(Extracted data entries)
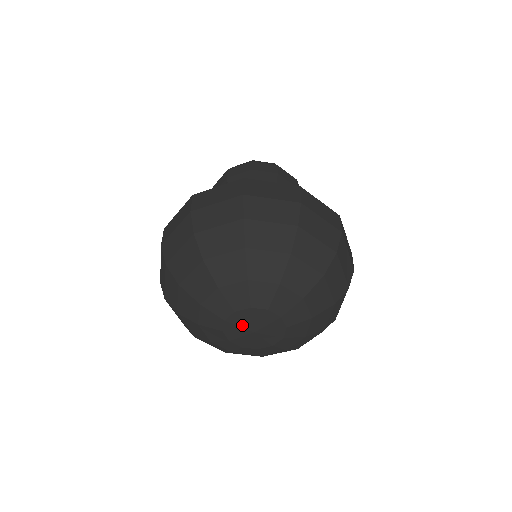
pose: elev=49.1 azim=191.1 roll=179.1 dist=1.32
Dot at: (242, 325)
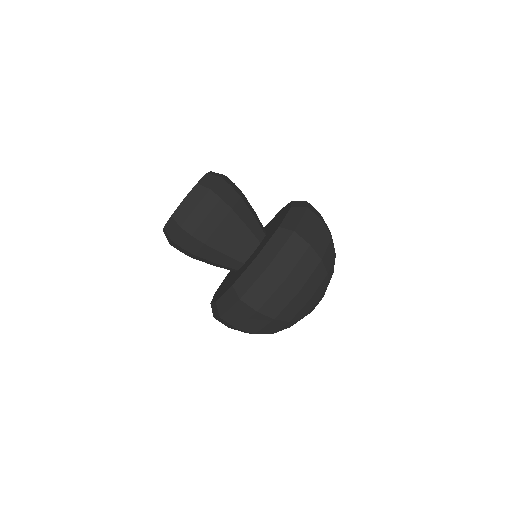
Dot at: occluded
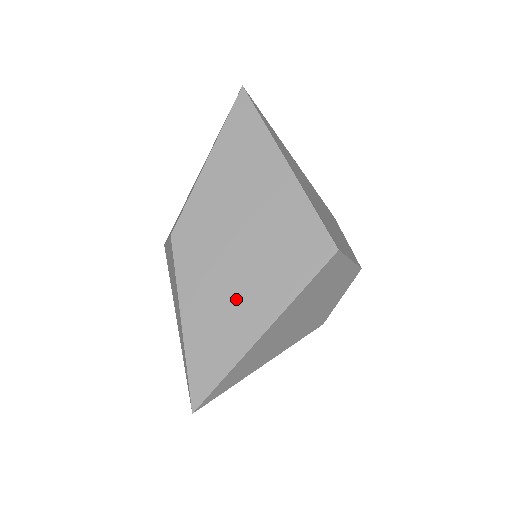
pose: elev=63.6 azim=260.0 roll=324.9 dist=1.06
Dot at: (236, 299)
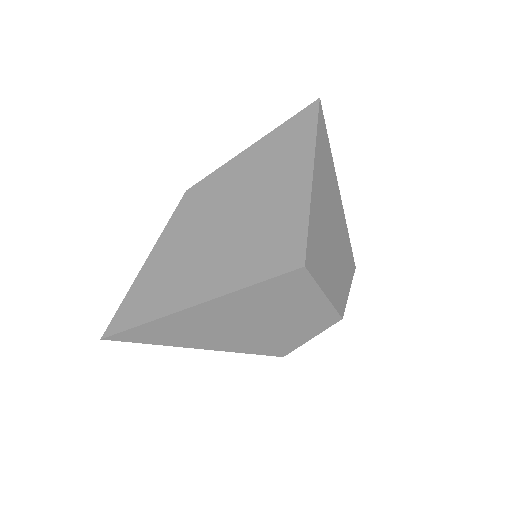
Dot at: (196, 265)
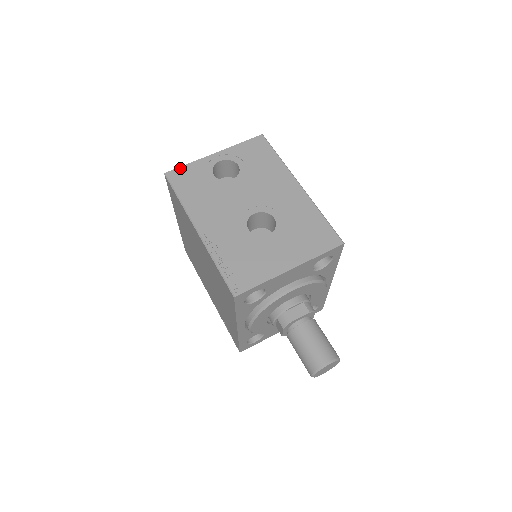
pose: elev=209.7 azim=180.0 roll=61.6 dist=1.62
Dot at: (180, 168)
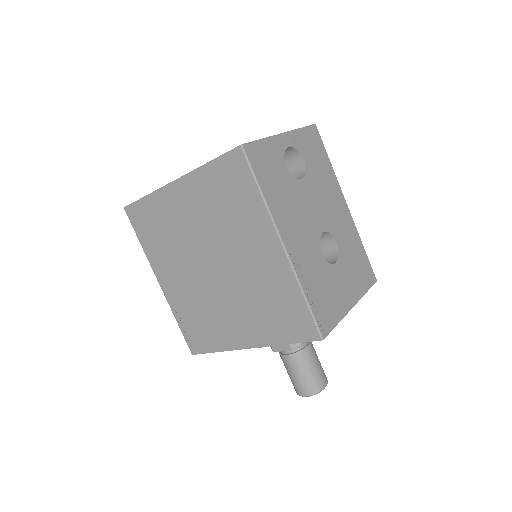
Dot at: (256, 143)
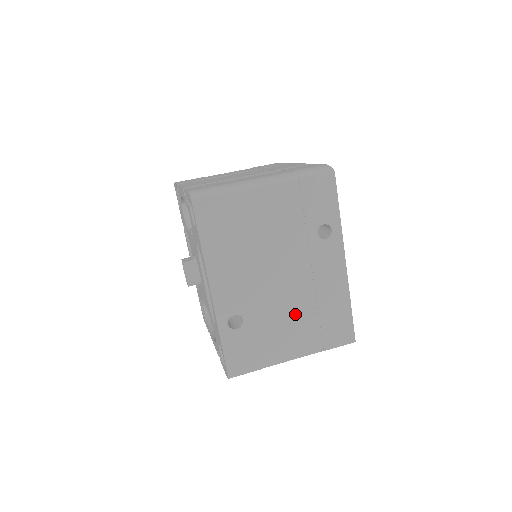
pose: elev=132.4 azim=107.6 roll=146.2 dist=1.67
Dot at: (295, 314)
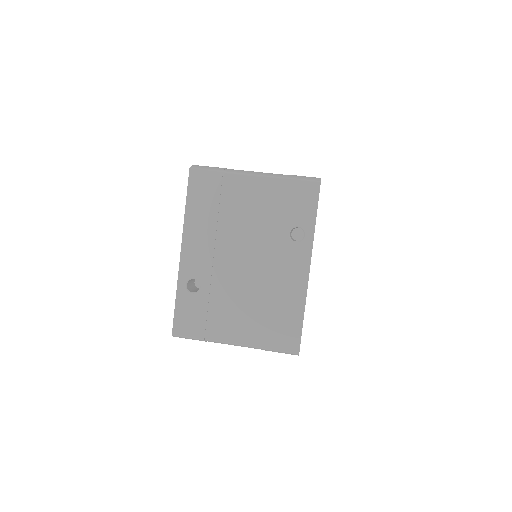
Dot at: (248, 301)
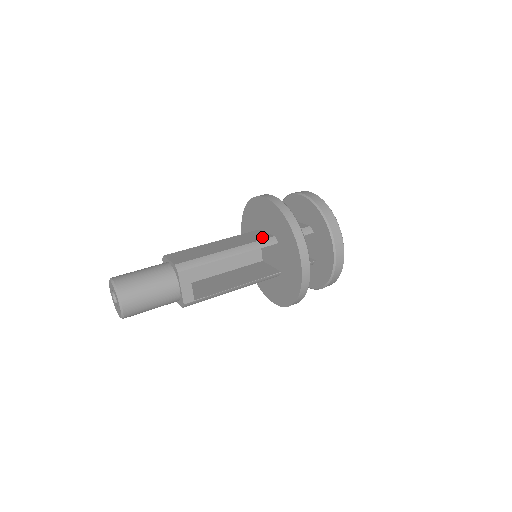
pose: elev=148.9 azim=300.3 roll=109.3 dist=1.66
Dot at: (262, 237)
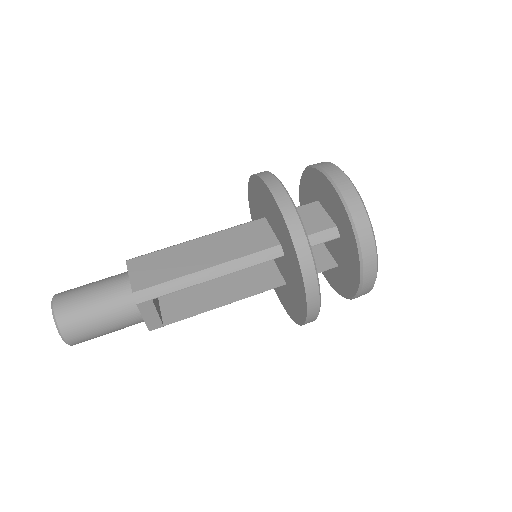
Dot at: (263, 243)
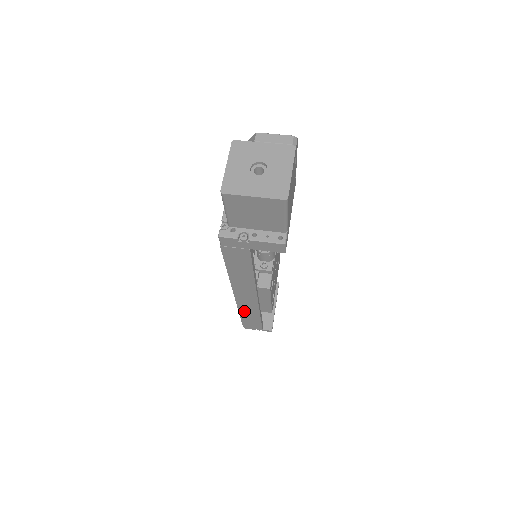
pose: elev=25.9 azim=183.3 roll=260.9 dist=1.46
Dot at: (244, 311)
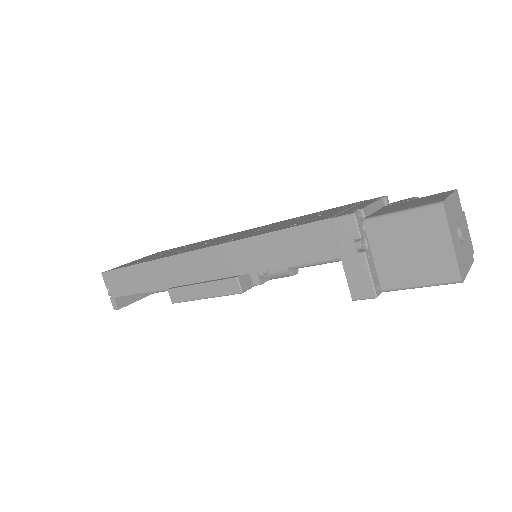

* **PROBLEM DETAILS**:
From the listing above, collect every line that contains the word "azim". Case matters.

* **SOLUTION FOR THIS PROBLEM**:
pose: elev=49.1 azim=191.1 roll=179.1 dist=1.32
pose: elev=63.6 azim=260.0 roll=324.9 dist=1.06
pose: elev=209.7 azim=180.0 roll=61.6 dist=1.62
pose: elev=132.4 azim=107.6 roll=146.2 dist=1.67
pose: elev=148.9 azim=300.3 roll=109.3 dist=1.66
pose: elev=25.9 azim=183.3 roll=260.9 dist=1.46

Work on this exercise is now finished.